2 – Las ventanas son los ojos de tu casa y la entrada es la boca

¿Qué ves y qué perspectiva tienes? En tu cuerpo, si no ves bien o tienes las gafas sucias, pierdes la perspectiva que tienes a tu alrededor. Y,  si no cuidas tu boca y tus dientes no podrás alimentarte bien. Pues, igual ocurre con tu casa. Ten las ventanas limpias y abiertas y presta atención a lo que ves cuando miras hacia fuera. Además, procura tener la entrada bien cuidada para que pueda entrar buena energía a través de ella para “alimentar” tu casa de buena energía desde que llegas a ella.

3 – Coloca plantas para oxigenar tu casa y dar un toque de naturaleza en tu hogar

Es algo sencillo, pero con lo que notarás rápidamente la diferencia. Las plantas renuevan el aire y te acercan a la naturaleza que hay en el exterior. Puedes conocer más sobre la importancia de las plantas en el hogar en este artículo.

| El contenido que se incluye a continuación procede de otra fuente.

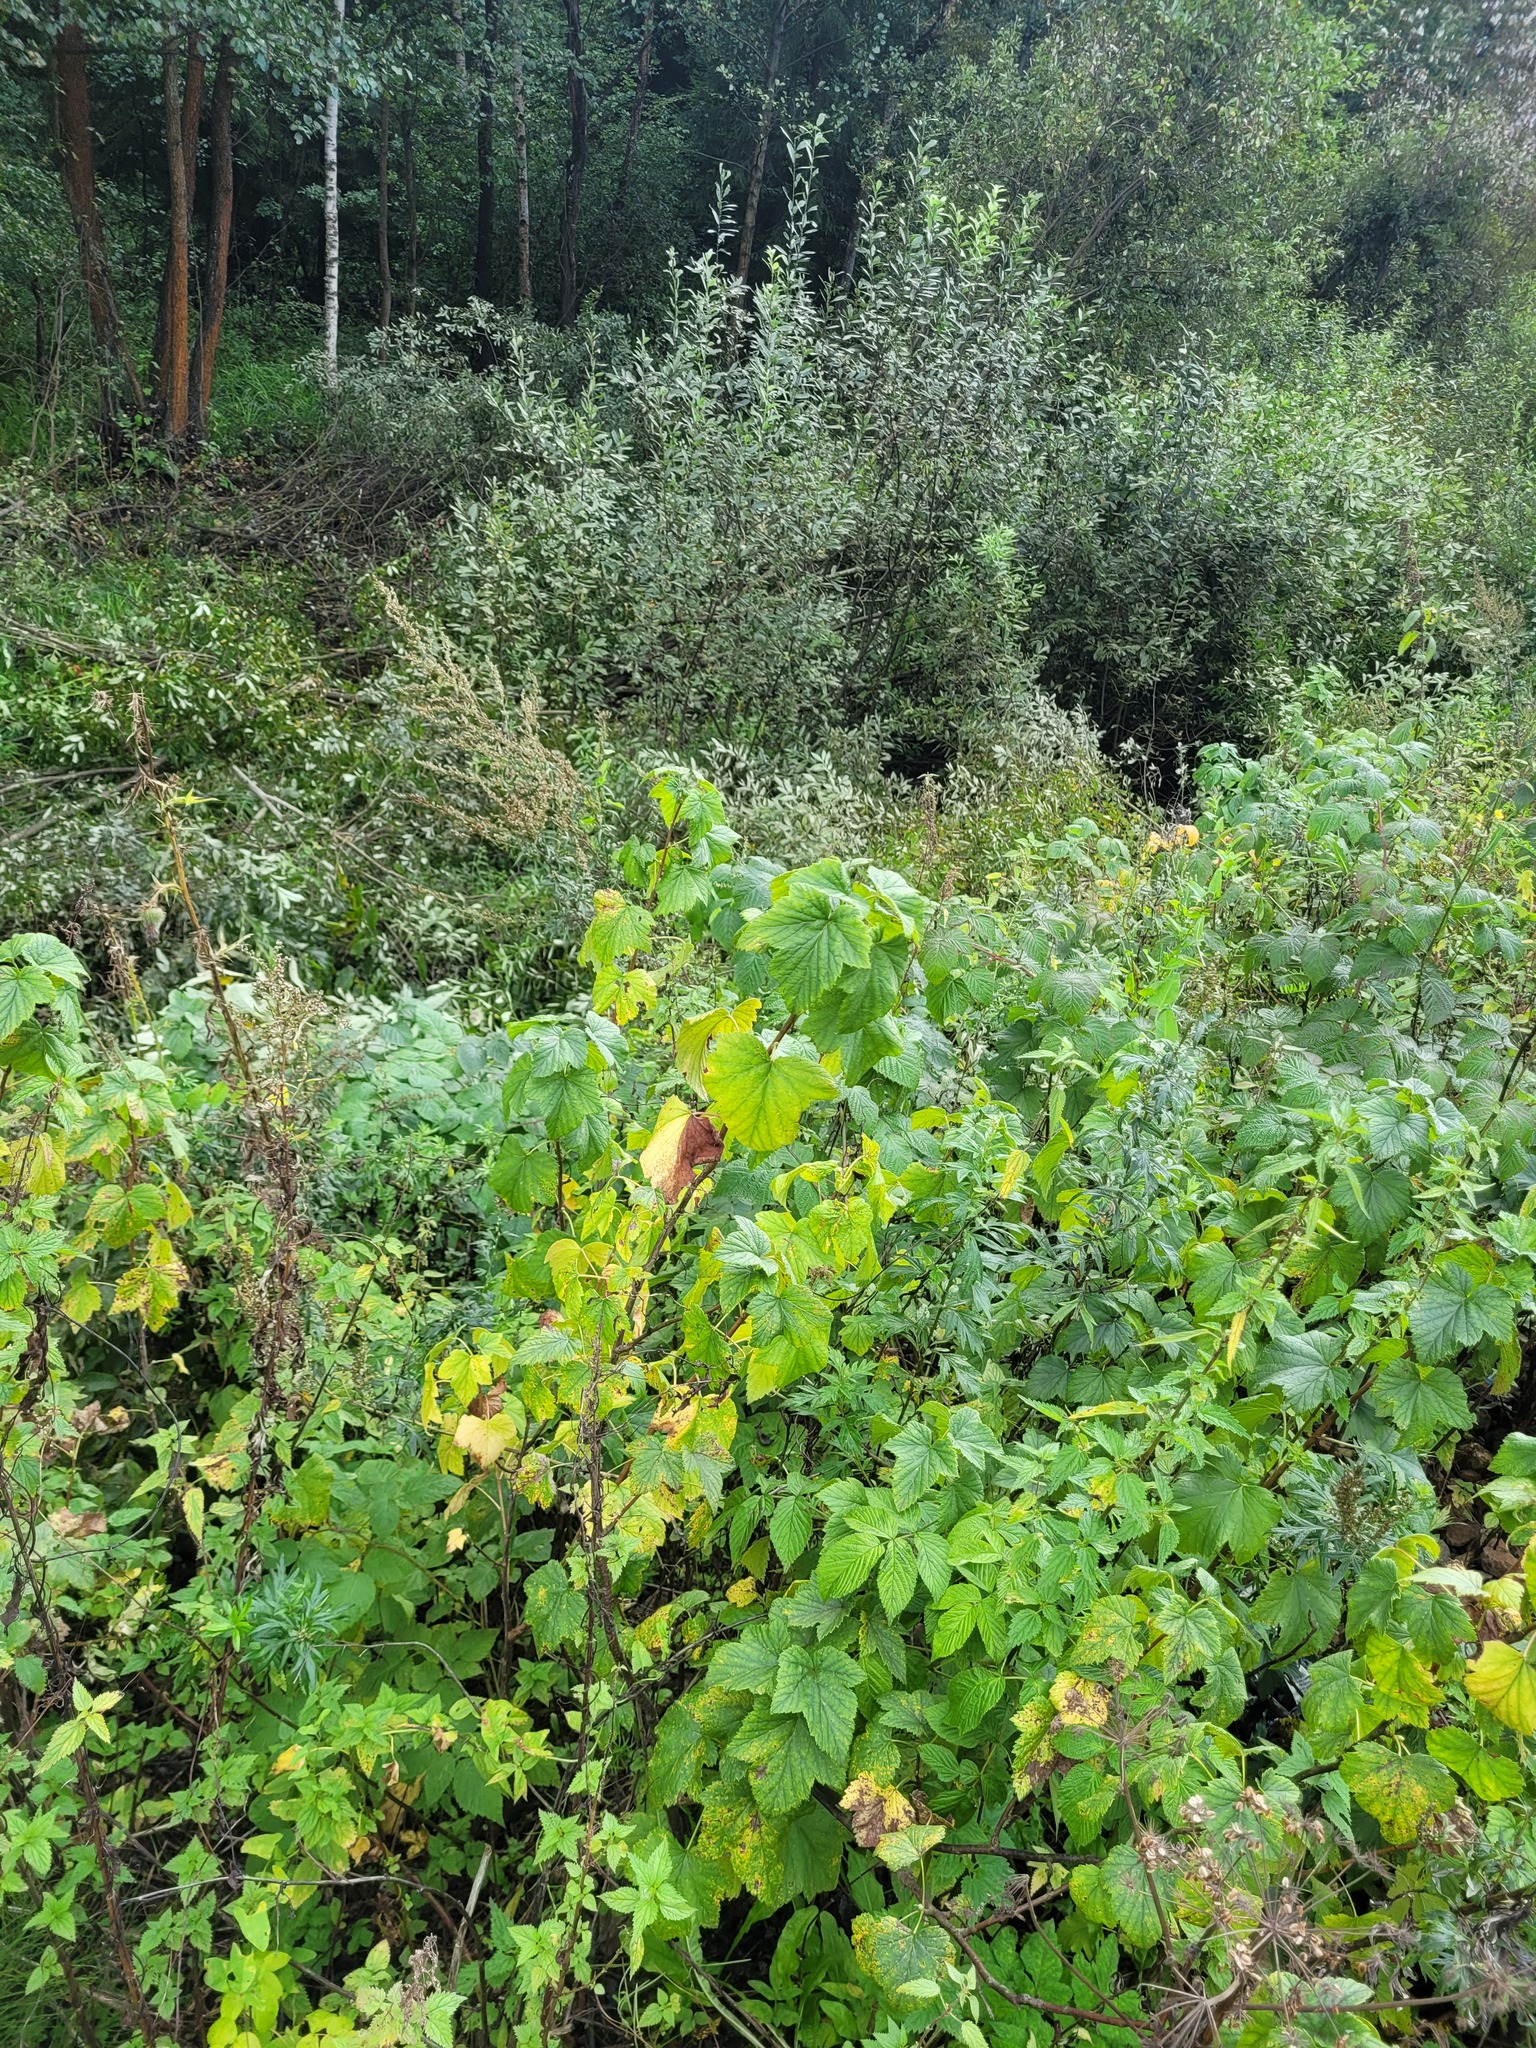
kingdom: Plantae
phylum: Tracheophyta
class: Magnoliopsida
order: Saxifragales
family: Grossulariaceae
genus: Ribes
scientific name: Ribes nigrum
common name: Black currant
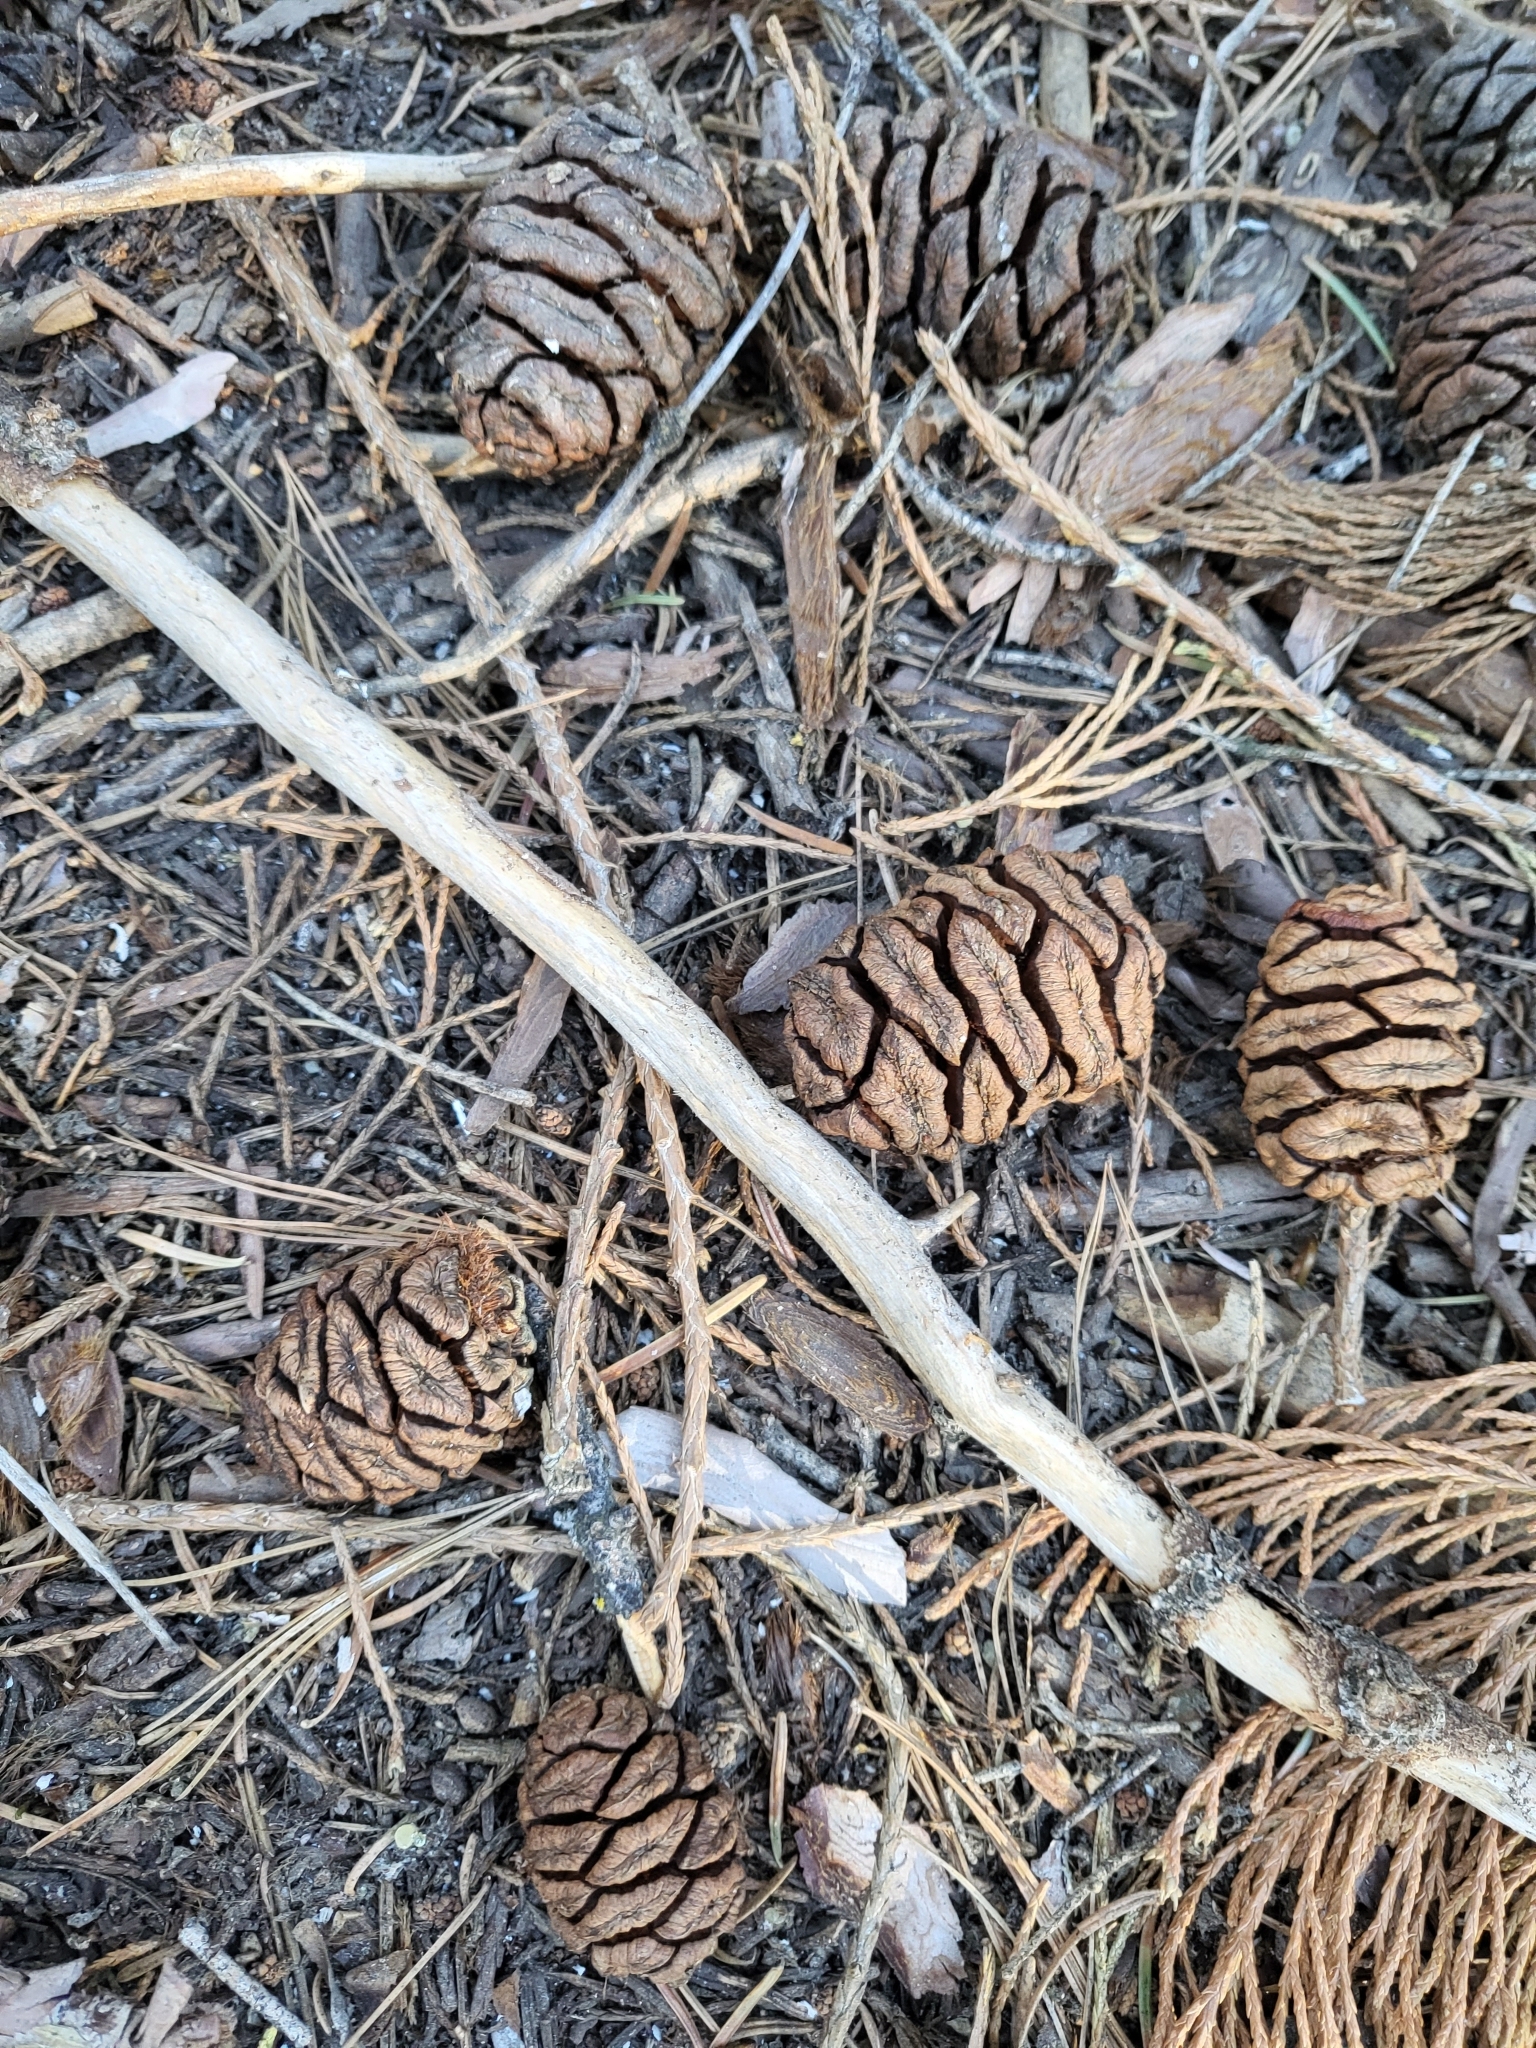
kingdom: Plantae
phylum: Tracheophyta
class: Pinopsida
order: Pinales
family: Cupressaceae
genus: Sequoiadendron
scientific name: Sequoiadendron giganteum
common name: Wellingtonia
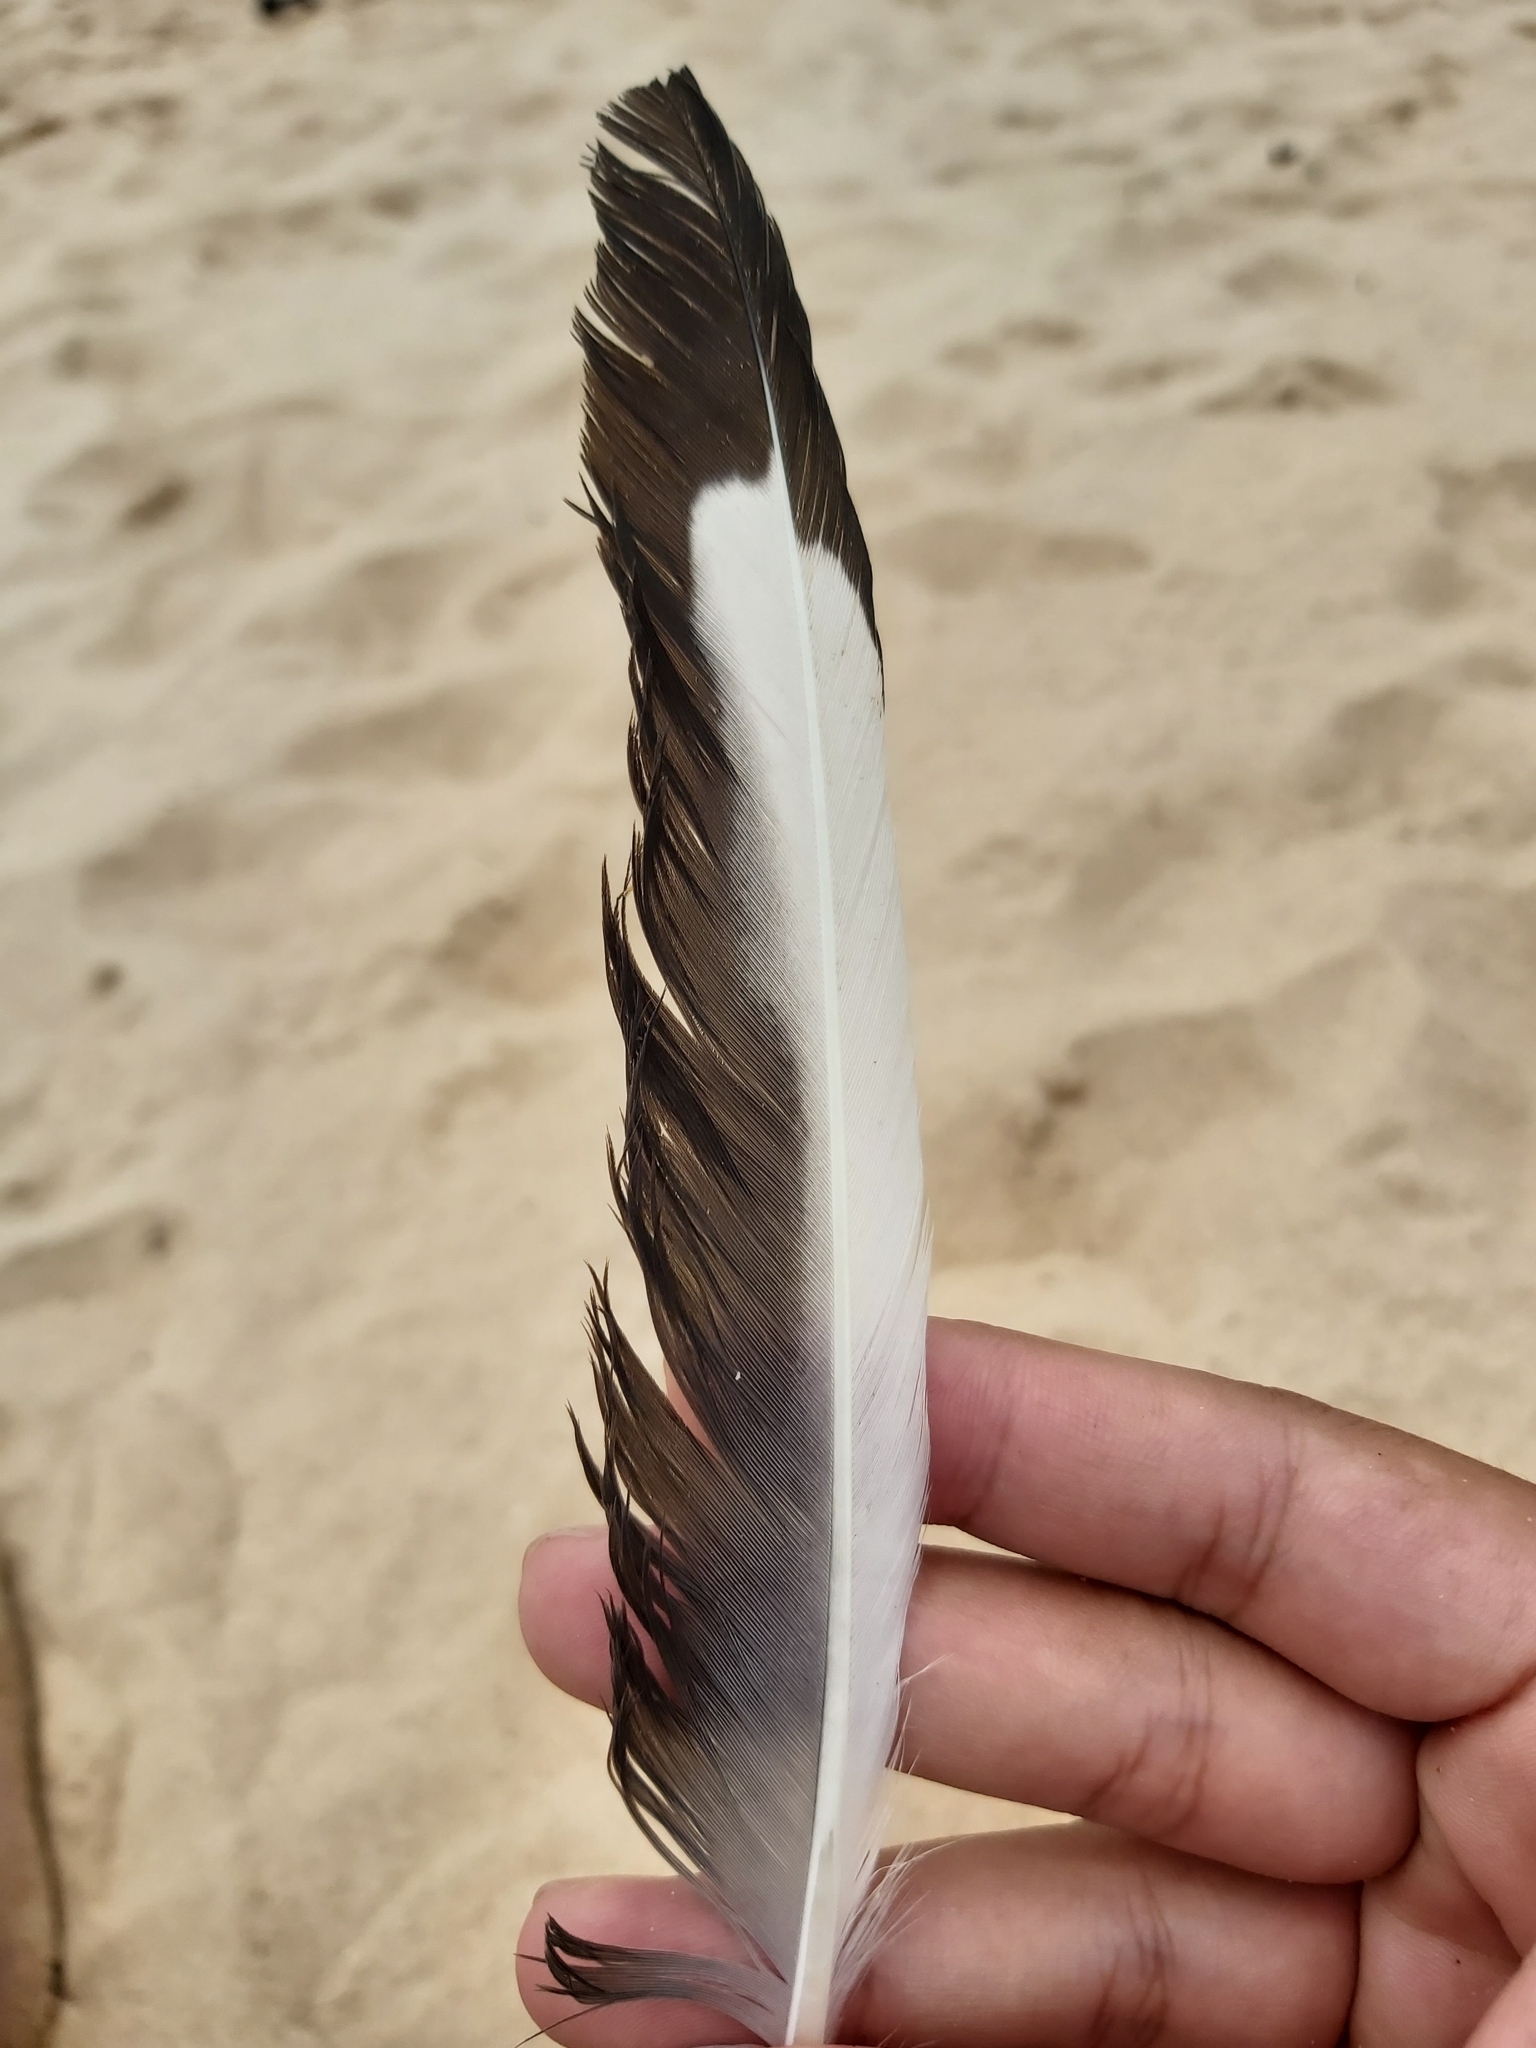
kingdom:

4 – Haz una buena limpieza de tu hogar

Si aun no has aprovechado estos meses para hacer una limpieza a fondo, ahora es el momento. Has estado dentro de tu casa mucho tiempo y, tanto tu vivienda como tú, necesitáis un cambio y un punto de frescura. Abre todas las ventanas, pon inciensos purificadores, quita alfombras, limpia el sofá, tira todo lo roto de la cocina, etc. Si quieres conocer todos los detalles que puedes cuidar ahora, te animo a informarte desde aquí sobre mi programa anual de Feng Shui.

Si te has sentido atrapado estos últimos meses en tu casa, ahora es el momento de traer el bienestar de vuelta tu hogar. Es el lugar donde te sientes seguro y bien. Y, tras los duros momentos vividos en ella, toma estos impulsos para mejorar tu relación y volver a ver tu casa en positivo.